Corvi, dal fianco del marito, mi fece segno di mangiare, ed io, di rimando, cercai di deglutire una foglia di lattuga: non proprio insolitamente, ero l'unica a mangiare con la forchetta.

"Credo che dovremo provare un nuovo attacco, prima che loro riescano a convincere le popolazioni a passare sotto il loro dominio," continuò il re del Dyflin, rigoroso. "A loro non interessa formare un governo, solo distruggere il nostro."

"E allora non permetter loro di distruggerci," concluse Kåre, senza troppa emozione. "Ci siamo appena battuti con l'esercito di Màel e abbiamo vinto, quindi non capisco le tue incertezze."

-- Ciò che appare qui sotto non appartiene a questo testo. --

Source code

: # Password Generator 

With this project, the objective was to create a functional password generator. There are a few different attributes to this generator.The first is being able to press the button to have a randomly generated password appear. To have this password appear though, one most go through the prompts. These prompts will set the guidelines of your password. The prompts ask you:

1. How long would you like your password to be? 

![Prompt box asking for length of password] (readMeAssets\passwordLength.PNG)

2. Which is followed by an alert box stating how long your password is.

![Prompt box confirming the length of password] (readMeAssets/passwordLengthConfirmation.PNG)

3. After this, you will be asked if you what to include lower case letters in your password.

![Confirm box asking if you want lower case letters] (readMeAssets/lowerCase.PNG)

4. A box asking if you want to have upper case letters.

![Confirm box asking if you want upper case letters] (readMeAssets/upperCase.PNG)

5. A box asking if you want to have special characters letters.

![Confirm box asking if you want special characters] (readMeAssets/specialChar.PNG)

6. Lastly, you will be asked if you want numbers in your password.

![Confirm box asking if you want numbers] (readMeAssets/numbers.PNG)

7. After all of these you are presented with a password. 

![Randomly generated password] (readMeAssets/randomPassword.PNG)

"Perché non c'è solo Màel che non ci vuole qui, Kåre, ma anche tutti i finti sovrani delle province più piccole," esclamò, e notai che i suoi occhi si stavano facendo più scuri, rabbiosi. "Dovrai andare ad est."

Kåre fece cadere l'osso spolpato nel piatto, e, finalmente, degnò della sua completa attenzione il fratello, sfidandolo con una prepotenza che io ero certa non essere così conveniente al momento.

"Ad est?" Ripeté, con una nota di disappunto. Un attimo dopo, Kåre si era già rialzato in piedi e aveva sbattuto le mani sul tavolo, facendomi sobbalzare per la paura. "Io sono stanco, Thorgest: hai già ogni cosa tu possa desiderare, perché non puoi fermarti?"

"Ogni cosa?" Domandò il re, quasi mettendosi a ridere. "Noi non abbiamo nulla, Kåre. Poche terre, soldati scontenti e un impero che non vuole costruirsi: tu mi dici che dovrei fermarmi, io ti rispondo che dovremo combattere."

Thorgest strappò la gamba di un coniglio, prendendone poi un morso, impregnandosi di grasso e olio. Corvi, intanto, faceva finta di nulla, se pur anche lei colpita dalla tensione del momento: avevo paura, però, che non fosse uno spettacolo così nuovo per lei.

Probabilmente, avrei dovuto abitarmici.

"Andrai ad est," concluse, in un borbottio sconnesso e uno sguardo che non ammetteva repliche. "E partirai domani."

Kåre restò in silenzio, ed io, al suo fianco, percepii fisicamente la sua tensione e la sua delusione pungermi la pelle come centinaia di spille. Se questa era solo un'ombra del suo sentimento, non immaginavo cosa dovesse provare dentro di sé.

Alla fine, si sciolse come un fiume di lava incandescente: liquido, ma pur sempre infuocato e – soprattutto – mortale.

"Come desideri, fratello."

Spinse la sedia a terra con troppa delicatezza e, senza nemmeno posare lo sguardo, mi prese la mano, trascinandomi dietro di lui come un animaletto da compagnia. Kåre quasi correva, furente di rabbia, mentre io, con le mie gambe corte e sottili, riuscivo a malapena a stare in piedi.